Aún faltan unos días para que comience el tiempo de Adviento, que es el que abre las puertas a la llegada de la Navidad. Pero como en esta nueva era que nos ha tocado vivir los calendarios ya no son exactamente lo mismo que antes, y las celebraciones se alargan o encogen a voluntad («Todos os santos teñen a súa octava», decían ya los curas en la Tierra de Escandoi cuando yo era niño, para subrayar que no conviene nunca ser demasiado rígidos en lo que atañe a la colocación de las fiestas en los almanaques), estos días nos van recordando ya que el Nadal se acerca. Cosa que a uno no le parece mal, por supuesto, sino todo lo contrario.

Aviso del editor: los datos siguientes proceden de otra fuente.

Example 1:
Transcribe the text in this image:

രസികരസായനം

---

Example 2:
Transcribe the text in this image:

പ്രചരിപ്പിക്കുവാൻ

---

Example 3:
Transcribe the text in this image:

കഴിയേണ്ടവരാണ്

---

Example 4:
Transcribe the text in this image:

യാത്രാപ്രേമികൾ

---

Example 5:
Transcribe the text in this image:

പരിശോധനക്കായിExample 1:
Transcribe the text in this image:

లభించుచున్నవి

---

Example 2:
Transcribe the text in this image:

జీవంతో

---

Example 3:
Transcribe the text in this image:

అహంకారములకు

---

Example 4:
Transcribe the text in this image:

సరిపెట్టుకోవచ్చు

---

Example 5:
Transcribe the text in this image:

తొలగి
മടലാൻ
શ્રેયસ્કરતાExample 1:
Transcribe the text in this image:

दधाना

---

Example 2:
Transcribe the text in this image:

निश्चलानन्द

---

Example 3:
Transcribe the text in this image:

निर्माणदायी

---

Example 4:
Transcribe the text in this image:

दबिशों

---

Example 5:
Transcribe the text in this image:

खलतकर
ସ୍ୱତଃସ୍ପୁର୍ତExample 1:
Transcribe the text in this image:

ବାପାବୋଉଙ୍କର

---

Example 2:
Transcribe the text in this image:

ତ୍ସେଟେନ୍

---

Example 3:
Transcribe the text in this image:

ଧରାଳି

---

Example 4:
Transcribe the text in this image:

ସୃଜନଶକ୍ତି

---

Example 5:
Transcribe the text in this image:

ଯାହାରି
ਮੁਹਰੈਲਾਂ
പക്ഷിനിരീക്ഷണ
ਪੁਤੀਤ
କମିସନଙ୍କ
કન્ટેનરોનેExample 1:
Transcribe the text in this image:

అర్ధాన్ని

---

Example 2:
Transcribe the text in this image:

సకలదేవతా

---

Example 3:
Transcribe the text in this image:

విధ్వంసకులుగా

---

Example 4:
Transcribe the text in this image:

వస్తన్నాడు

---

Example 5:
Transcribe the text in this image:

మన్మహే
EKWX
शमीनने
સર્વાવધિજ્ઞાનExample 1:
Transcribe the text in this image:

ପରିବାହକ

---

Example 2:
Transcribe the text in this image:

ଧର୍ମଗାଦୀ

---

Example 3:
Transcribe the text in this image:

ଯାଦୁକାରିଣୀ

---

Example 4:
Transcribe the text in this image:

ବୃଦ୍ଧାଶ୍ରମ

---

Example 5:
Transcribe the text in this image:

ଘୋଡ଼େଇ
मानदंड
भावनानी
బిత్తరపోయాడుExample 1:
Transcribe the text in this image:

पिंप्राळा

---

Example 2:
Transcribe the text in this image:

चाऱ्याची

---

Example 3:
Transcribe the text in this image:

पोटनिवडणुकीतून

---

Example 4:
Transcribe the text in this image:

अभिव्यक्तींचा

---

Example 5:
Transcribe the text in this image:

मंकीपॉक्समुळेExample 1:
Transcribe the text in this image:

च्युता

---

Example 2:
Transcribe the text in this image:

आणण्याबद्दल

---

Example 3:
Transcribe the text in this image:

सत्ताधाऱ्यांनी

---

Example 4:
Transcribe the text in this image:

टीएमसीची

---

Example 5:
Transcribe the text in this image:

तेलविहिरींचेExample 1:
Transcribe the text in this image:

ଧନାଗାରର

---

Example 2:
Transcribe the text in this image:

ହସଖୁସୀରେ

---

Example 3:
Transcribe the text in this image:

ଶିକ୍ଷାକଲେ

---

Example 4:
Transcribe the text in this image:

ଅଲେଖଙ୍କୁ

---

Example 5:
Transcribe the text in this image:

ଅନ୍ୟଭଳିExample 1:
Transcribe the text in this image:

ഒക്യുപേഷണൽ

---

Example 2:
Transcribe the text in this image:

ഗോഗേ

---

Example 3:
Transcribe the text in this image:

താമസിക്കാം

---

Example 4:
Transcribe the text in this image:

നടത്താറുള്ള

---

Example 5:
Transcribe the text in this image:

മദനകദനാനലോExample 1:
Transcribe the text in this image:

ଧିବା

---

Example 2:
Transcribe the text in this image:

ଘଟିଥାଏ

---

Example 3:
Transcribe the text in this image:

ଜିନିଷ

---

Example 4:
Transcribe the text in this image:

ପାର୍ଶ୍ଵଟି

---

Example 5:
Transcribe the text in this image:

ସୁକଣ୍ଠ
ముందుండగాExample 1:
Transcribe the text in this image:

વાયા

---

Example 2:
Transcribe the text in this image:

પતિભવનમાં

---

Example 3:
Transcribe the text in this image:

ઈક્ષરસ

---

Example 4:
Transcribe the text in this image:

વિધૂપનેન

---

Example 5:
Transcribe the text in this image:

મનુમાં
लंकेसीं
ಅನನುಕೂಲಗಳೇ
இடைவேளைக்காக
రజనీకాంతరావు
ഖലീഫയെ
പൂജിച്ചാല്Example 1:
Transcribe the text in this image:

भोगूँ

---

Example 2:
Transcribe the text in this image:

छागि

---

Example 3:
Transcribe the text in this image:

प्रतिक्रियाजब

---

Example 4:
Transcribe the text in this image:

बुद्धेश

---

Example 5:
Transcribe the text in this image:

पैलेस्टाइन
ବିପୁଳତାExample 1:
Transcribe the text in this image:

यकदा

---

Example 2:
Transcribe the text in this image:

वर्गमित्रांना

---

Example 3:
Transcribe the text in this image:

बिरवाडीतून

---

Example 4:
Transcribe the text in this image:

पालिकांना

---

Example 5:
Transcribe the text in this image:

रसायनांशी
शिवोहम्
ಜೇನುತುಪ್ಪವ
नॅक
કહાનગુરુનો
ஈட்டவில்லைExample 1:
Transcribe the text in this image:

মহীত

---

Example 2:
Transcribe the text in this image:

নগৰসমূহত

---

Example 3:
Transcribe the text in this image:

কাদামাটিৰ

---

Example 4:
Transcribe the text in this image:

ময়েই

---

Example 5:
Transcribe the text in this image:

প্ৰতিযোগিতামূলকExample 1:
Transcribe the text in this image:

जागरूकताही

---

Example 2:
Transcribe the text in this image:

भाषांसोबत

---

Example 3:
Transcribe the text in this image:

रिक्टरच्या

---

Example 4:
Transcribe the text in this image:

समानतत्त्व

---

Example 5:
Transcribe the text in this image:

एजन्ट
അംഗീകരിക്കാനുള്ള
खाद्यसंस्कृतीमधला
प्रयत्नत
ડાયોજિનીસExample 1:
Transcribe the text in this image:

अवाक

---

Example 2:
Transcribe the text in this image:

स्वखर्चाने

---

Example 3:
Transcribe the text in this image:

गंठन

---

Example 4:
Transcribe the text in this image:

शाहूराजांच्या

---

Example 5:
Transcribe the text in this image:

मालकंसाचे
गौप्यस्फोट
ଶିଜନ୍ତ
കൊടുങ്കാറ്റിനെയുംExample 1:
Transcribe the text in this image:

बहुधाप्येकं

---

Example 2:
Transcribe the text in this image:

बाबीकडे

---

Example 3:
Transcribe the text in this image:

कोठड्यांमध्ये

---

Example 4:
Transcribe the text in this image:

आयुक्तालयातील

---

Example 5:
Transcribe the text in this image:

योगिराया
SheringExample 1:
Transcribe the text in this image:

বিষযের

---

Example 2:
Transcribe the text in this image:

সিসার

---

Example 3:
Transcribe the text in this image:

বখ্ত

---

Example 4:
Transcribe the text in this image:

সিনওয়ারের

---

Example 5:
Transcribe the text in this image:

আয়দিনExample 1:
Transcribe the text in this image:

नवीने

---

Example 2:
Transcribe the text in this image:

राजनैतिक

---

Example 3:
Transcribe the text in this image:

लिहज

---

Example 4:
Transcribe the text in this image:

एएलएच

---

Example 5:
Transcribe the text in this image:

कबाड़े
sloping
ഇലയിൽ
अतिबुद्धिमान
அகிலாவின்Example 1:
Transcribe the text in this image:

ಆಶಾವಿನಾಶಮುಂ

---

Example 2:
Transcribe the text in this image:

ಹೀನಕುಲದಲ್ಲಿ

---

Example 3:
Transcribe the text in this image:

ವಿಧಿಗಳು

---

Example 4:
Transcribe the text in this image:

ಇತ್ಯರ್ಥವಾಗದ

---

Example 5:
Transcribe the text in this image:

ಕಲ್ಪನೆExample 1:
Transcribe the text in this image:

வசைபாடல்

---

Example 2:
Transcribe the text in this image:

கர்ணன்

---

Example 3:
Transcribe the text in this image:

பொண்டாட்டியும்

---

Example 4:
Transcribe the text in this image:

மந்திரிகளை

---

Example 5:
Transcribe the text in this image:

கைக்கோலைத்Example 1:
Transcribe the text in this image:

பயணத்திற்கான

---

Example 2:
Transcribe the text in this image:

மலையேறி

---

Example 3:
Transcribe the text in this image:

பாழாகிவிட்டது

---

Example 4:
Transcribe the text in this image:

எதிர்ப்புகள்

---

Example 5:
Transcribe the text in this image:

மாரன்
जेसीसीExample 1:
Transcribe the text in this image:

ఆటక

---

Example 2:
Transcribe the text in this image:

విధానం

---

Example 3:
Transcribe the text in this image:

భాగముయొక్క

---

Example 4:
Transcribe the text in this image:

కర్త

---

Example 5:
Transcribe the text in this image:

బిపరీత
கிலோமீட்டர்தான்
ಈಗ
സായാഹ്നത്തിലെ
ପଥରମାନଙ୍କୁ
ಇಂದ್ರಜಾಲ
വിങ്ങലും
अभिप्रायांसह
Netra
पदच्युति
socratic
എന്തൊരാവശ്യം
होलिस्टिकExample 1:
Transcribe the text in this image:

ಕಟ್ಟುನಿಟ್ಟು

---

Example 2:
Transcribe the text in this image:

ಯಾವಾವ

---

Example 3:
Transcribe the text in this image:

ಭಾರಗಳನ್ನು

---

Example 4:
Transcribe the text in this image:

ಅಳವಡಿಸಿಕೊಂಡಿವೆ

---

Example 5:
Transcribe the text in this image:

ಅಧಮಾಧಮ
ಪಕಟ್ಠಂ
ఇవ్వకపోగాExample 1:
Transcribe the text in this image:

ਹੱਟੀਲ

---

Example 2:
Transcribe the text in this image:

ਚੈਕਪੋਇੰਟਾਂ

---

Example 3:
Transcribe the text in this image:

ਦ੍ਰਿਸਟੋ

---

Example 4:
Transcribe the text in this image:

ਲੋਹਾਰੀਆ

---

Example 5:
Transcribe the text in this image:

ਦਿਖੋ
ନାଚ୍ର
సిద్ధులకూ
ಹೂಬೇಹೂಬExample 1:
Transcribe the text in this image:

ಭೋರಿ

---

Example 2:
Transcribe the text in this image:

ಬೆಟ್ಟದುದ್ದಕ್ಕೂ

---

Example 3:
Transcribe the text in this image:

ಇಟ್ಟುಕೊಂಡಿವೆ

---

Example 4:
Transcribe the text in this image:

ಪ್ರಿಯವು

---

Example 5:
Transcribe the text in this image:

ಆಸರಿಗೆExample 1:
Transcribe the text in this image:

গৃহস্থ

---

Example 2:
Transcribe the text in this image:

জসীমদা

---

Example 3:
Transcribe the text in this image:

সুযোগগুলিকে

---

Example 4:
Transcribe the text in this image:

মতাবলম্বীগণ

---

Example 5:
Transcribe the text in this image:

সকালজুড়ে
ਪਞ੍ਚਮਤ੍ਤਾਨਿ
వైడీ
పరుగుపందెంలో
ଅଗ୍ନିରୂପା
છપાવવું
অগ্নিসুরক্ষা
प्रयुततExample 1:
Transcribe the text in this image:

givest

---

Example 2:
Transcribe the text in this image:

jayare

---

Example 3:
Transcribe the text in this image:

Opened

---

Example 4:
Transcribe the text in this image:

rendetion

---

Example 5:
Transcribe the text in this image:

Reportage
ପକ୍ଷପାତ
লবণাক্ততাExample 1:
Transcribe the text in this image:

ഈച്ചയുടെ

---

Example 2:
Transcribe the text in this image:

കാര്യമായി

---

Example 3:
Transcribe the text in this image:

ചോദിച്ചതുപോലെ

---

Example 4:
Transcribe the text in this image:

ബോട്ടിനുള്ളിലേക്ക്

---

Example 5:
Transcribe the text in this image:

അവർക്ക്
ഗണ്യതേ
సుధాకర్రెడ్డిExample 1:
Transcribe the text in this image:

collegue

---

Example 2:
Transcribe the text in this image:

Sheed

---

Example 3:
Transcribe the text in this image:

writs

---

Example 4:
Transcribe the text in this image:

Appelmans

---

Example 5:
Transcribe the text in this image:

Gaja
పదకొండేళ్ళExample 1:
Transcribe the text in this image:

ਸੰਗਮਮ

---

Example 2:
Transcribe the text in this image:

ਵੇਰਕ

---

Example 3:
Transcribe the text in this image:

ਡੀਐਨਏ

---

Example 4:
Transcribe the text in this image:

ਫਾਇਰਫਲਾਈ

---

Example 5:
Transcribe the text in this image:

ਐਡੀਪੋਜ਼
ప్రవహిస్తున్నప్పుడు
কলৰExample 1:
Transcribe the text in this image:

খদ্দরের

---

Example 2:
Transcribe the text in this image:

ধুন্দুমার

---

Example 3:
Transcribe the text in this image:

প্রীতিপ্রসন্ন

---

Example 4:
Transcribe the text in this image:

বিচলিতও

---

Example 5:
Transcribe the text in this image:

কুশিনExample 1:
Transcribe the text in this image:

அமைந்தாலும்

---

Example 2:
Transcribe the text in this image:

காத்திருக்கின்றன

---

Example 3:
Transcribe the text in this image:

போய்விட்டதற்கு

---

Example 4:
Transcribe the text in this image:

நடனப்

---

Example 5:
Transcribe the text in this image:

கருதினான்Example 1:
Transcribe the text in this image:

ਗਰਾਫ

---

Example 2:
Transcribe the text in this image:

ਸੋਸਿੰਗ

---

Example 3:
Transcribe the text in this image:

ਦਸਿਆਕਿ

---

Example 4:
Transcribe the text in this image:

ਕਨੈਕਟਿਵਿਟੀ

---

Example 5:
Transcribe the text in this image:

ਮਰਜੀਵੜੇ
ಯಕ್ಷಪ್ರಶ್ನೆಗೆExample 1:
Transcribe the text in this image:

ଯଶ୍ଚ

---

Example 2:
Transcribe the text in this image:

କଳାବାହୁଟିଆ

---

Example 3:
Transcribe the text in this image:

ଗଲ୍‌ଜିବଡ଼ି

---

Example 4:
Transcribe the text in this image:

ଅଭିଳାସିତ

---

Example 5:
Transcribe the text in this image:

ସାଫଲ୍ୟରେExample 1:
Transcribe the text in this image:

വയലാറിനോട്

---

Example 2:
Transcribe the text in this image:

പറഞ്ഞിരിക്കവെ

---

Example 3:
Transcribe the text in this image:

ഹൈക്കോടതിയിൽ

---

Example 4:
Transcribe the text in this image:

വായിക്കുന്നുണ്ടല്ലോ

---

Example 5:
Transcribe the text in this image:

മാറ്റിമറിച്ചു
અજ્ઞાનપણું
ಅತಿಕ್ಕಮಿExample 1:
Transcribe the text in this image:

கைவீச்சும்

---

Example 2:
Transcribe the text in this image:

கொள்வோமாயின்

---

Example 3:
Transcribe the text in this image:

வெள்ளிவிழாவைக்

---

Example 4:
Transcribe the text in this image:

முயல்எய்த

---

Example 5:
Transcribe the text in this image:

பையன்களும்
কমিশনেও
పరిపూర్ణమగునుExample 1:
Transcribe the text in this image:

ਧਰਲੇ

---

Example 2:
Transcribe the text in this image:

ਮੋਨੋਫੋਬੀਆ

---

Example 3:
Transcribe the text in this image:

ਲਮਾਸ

Servidor de Ustedes colecciona figuras de los Reyes Magos, y todas las que posee le dicen estos días, sin necesidad de palabras, que ya es hora de pensar en poner el nacimiento.
Y tienen razón, qué duda cabe. Toda la razón del mundo. Porque el belenismo, entre todas cuantas artes existen, es una de las que con mayor rapidez nos permite viajar a nuestra propia infancia, al tiempo en el que fuimos ese niño del que todos descendemos. Me acuerdo mucho del belén de la casa en la que nací (¡me acuerdo de nuevo de él, ya ven ustedes, cuando todavía estamos en noviembre...!), y gracias a las magias de la memoria aún puedo ver, cuando cierro los ojos, aquel río por el que, entre el musgo, corría el agua; y los pastores con sus rebaños, comprados en la Papelera Ferrolana; y el portal, claro está, en el que el Niño Dios, que era rubio y de plástico, le sonreía a la humanidad entera, entre San José y la Virgen María.
(E recordo a Meus Padriños, diante do belén, mirándoo).